| Description of the task |
For every entry below, give an exact repeat and leave out the pictures.

| Source material |
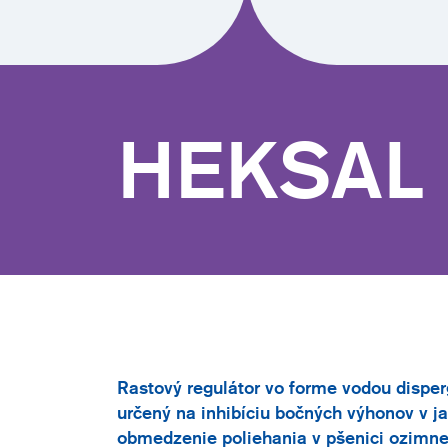
HEKSAL
Rastový regulátor vo forme vodou dispe
určený na inhibíciu bočných výhonov v jab
obmedzenie poliehania v pšenici ozimne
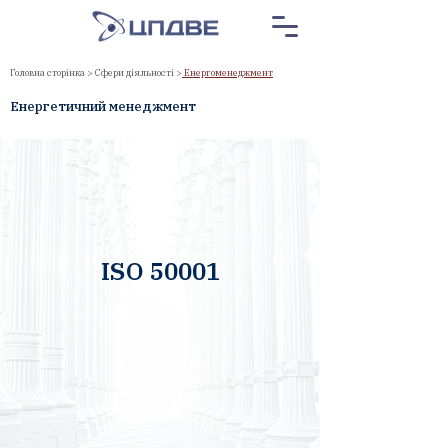
Головна сторінка
>
Сфери діяльності
>
Енергоменеджмент
Енергетичний менеджмент
ISO 50001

| Answer below |
HEKSAL
Rastový regulátor vo forme vodou dispe
určený na inhibíciu bočných výhonov v jab
obmedzenie poliehania v pšenici ozimne
Головна сторінка
>
Сфери діяльності
>
Енергоменеджмент
Енергетичний менеджмент
ISO 50001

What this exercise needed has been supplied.